According to some embodiments of the present disclosure, when the driving frequency is changed to the second frequency higher than the first frequency, a data voltage applied to the display panel can be compensated on the basis of a higher gamma voltage than that during operation at the first frequency.
A display apparatus according to an embodiment of the present disclosure includes a display panel which displays images, and a device controller which changes a driving frequency of a device to a first frequency or a second frequency higher than the first frequency in response to a frequency change signal, wherein a data voltage applied to the display panel is compensated on the basis of a higher gamma voltage than that during operation at the first frequency when the driving frequency is changed to the second frequency higher than the first frequency.
According to some embodiments of the present disclosure, the device controller can maintain the widths of driving signals for operation of the device before and after the driving frequency of the device is changed.
A display apparatus according to an embodiment of the present disclosure includes a display panel which displays images, and a device controller which changes a driving frequency of a device to a first frequency or a second frequency higher than the first frequency in response to a frequency change signal, wherein the display panel does not have a display off period in which a screen is not displayed when the driving frequency is changed from the first frequency to the second frequency or changed from the second frequency to the first frequency.
According to some embodiments of the present disclosure, the widths of a vertical synchronization signal, a start signal and a clock signal for operation of the device can be maintained, whereas a data voltage applied to the display panel can be compensated on the basis of a higher gamma voltage than that during operation at the first frequency when the driving frequency of the device is changed to the second frequency.
A method of driving a display apparatus according to an embodiment of the present disclosure includes: driving a device at a first frequency and displaying a screen on a display panel; checking whether a signal instructing the first frequency to be changed to a second frequency higher than the first frequency is input; and driving the device at the second frequency and displaying a screen on the display panel when the signal instructing the first frequency to be changed to the second frequency is input, wherein the display panel does not have a display off period in which a screen is not displayed when a driving frequency is changed from the first frequency to the second frequency or changed from the second frequency to the first frequency.
According to some embodiments of the present disclosure, the widths of a vertical synchronization signal, a start signal and a clock signal for operation of the display panel can be maintained when the driving frequency is changed from the first frequency to the second frequency.
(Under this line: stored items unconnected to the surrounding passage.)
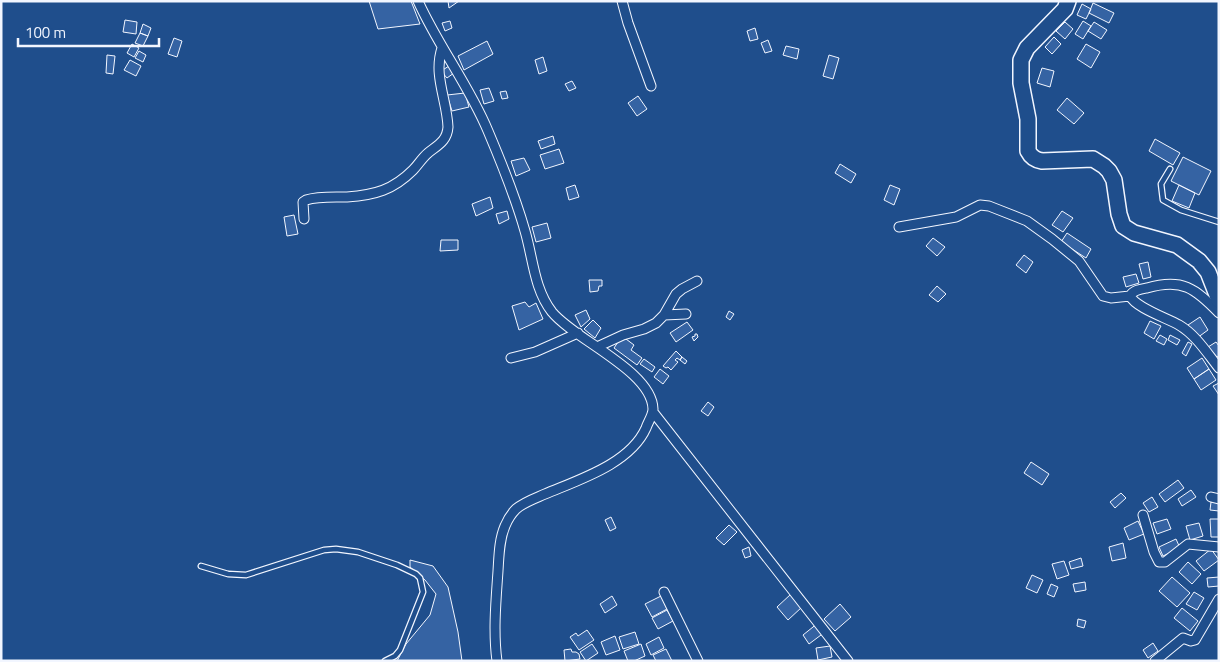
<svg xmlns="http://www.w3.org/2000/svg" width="1220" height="662" viewBox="0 0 1220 662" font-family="'Titillium Web',sans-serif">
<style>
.building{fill:#3563a3;stroke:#f2f6ff}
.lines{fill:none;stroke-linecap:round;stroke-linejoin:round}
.lane-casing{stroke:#f2f6ff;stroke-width:7}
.street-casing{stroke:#f2f6ff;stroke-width:11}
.highway-casing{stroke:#f2f6ff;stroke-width:18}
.lane{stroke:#1f4e8c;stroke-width:4.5}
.street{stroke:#1f4e8c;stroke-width:9}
.highway{stroke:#1f4e8c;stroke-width:15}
</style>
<rect width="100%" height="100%" fill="#1f4e8c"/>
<path class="building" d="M369,1H411L420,24L378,29Z
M448,1H459L449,8Z
M1093,3L1114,13L1109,23L1089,13Z
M1082,4L1091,9L1086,19L1077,15Z
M125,20L137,22L136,34L123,32Z
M450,21L452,28L445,31L442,23Z
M1083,21L1091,26L1083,39L1075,34Z
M1065,22L1073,29L1065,39L1056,31Z
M1094,22L1107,30L1101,39L1088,31Z
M143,24L151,28L148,36L140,33Z
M755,28L758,39L750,41L747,31Z
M140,33L148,36L143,46L135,43Z
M1054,37L1061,44L1052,54L1045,47Z
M174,38L182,41L177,57L168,54Z
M768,40L772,51L765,53L761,43Z
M487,41L493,54L464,70L458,56Z
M132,44L139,48L134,57L127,53Z
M1086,44L1100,52L1091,68L1077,59Z
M786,46L799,49L797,59L783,55Z
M139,51L146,55L143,62L135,58Z
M107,55L115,56L113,74L106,73Z
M829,55L839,58L833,79L823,76Z
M543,57L547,71L539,74L535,60Z
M130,60L141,66L136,76L124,70Z
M449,66L454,73L447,78L441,71Z
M1042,68L1054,71L1050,87L1037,83Z
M572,81L576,88L569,91L565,84Z
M489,88L494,101L484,104L480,90Z
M506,91L508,98L502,99L500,92Z
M465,93L469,107L452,111L447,95Z
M638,96L647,109L637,116L628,103Z
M1067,98L1084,113L1074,124L1057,110Z
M553,136L555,144L541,149L538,141Z
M1155,139L1180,153L1173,165L1149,151Z
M559,149L564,163L545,169L540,155Z
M1183,157L1211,171L1199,195L1171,181Z
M524,158L530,170L516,176L511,161Z
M840,164L856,174L851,183L835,173Z
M575,185L579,197L569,200L566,188Z
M890,185L900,189L894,205L884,200Z
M1179,185L1195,193L1189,208L1172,201Z
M490,197L493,208L476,216L472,204Z
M507,211L509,219L499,224L496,214Z
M1062,211L1073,218L1063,232L1052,225Z
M294,215L298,234L287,236L284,217Z
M547,223L551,238L536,242L532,227Z
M1067,233L1091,249L1086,258L1061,242Z
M933,238L945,247L937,256L926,246Z
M441,240H458V250L440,251Z
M1024,255L1033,262L1026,273L1016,265Z
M1148,262L1151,277L1143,279L1139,264Z
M1136,274L1139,283L1126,287L1123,277Z
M589,280H602V286H599L598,291L590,292Z
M937,286L946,294L938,302L929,295Z
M525,302L529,307L536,303L543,319L519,330L512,306Z
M586,310L590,319L581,327L575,315Z
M729,311L734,314L730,320L726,317Z
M1200,317L1208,330L1197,338L1188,325Z
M593,320L601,328L595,338L584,329Z
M1150,321L1161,326L1154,339L1144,333Z
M687,322L693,330L676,342L670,333Z
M695,334H697L698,337L694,341L692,337L695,336Z
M1160,335L1167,339L1164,345L1156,341Z
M1170,335L1180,340L1177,345L1168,340Z
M622,336L634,345L631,350L642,358L637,365L614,348Z
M1188,342L1192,344L1186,356L1182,353Z
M1216,342L1219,346V356L1215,358L1208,347Z
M676,351L682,357L680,360L677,358L675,360L678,362L671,370L668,367L666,368L663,366Z
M682,357L687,361L685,364L680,360Z
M1202,358L1209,369L1194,379L1187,368Z
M644,359L655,367L652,372L640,364Z
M660,369L669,376L663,384L654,377Z
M1209,369L1216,380L1201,390L1194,379Z
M1219,383V395L1213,386Z
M708,402L714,407L708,416L701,411Z
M1031,462L1049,474L1042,485L1024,473Z
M1178,480L1184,488L1165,502L1159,494Z
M1191,490L1196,497L1182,506L1178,499Z
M1121,493L1126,498L1115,508L1110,502Z
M1152,497L1158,507L1149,512L1143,503Z
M1211,502L1219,503V511L1210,510Z
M611,517L616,528L610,531L605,520Z
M1167,519L1171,529L1157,534L1153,523Z
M1210,519H1219V537H1211Z
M1138,521L1144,534L1129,540L1124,528Z
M1199,523L1203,536L1190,540L1186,526Z
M729,525L737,532L724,545L716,538Z
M1176,539L1180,548L1163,556L1159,547Z
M1123,543L1126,558L1112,561L1109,547Z
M749,547L751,556L745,558L742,550Z
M1211,549L1219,560L1204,571L1196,561Z
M1081,558L1083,566L1071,569L1069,562Z
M410,560L433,566L448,587L458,632L462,661H397L406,644L430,615L436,594L425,580L410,567Z
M1064,561L1069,575L1057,579L1052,564Z
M1188,562L1201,574L1192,584L1179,572Z
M1032,575L1043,580L1037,593L1026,588Z
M1172,577L1190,593L1177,607L1159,591Z
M1219,577V586L1208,587L1207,578Z
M1085,582L1086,590L1075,592L1073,584Z
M1051,584L1058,587L1054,597L1047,594Z
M1194,592L1204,598L1197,610L1186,604Z
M791,594L802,607L788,620L777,607Z
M612,596L617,605L605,613L600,604Z
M661,596L667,609L652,617L645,604Z
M840,604L851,617L835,631L824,619Z
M1182,608L1198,621L1190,631L1174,618Z
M667,610L673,621L658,629L652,618Z
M1078,619L1086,621L1084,628L1077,626Z
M818,623L825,632L809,644L803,635Z
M587,630L594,640L579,650L570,637L576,633L578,636Z
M635,632L639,644L623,649L619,637Z
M615,636L620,650L606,655L601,642Z
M659,637L664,648L651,655L646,644Z
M1153,643L1158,651L1148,658L1143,650Z
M592,644L598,653L586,661L580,652Z
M641,644L645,656L634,661H628L624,651Z
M830,646L832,657L818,660L816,648Z
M571,649L572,652H576L579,654L580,659L565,661L564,650Z
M666,649L672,661H656L653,655Z"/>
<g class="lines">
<g class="lane-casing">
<path id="lane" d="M1170,169L1161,184L1163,200L1181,210L1219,222
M201,566L228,574L246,575L324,550L336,549L358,552L397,565L416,574L420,578L423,592L400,650L395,656L385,661"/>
</g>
<g class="street-casing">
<path id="street" d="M418,1C438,46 469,85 488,131C502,164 515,196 525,231C533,258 534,289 552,312C575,340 652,371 653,409C653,415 648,422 646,428C630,464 578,480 545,494C536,498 524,502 516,509C512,513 507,521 505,526C499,540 499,556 498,571C496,600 493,632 497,661
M622,1L628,23L651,86
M304,219L303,202L306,200C318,196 334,197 347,197C375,195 393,190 413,170C418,165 422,158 428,153C438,145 447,141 448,127C447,100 433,75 442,48
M899,227L956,217L980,205L989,206L1027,221L1052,239L1079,261L1103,296L1111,298L1130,296
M1219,313C1195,288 1182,278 1147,288C1141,289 1133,290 1130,296C1136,308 1167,318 1179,325C1196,335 1207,353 1219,368
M664,315L686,314
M597,347L623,335L644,329L656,323L664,315L676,294L682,289L697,281
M511,358L535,352L578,333
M653,412L848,661
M1211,497L1219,499
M1143,515L1154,552L1159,562H1165L1188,544L1219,547
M664,592L698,661
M1155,661L1183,638L1191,641L1195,640L1219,599"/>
</g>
<g class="highway-casing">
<path id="highway" d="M1068,1L1065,9L1027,48L1021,60V83L1028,119V151C1031,157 1035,160 1042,161L1093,159L1104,166L1109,171L1114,180L1119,214L1123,226L1134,233L1177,245L1199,261L1208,272L1219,300"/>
</g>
<use href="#lane" class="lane"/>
<use href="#street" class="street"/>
<use href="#highway" class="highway"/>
</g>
<rect width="1220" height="662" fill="none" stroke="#f2f6ff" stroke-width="5"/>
<path d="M18 38v8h141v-8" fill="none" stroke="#f2f6ff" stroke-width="2.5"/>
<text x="25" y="38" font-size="15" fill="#f2f6ff" stroke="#1f4e8c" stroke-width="4" paint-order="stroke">100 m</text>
</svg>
According to some embodiments of the present disclosure, a data voltage applied to the display panel can be compensated on the basis of a higher gamma voltage than that during operation at the first frequency when the driving frequency is changed from the first frequency to the second frequency.
As described above, the present disclosure can eliminate or improve the phenomenon that a user recognizes scene change, luminance change and color difference change with the naked eye according to driving frequency change, realizing high picture quality. In addition, the present disclosure can change operating conditions of almost all devices during a blank period in response to driving frequency change, and thus smooth scene change without flicking can be achieved.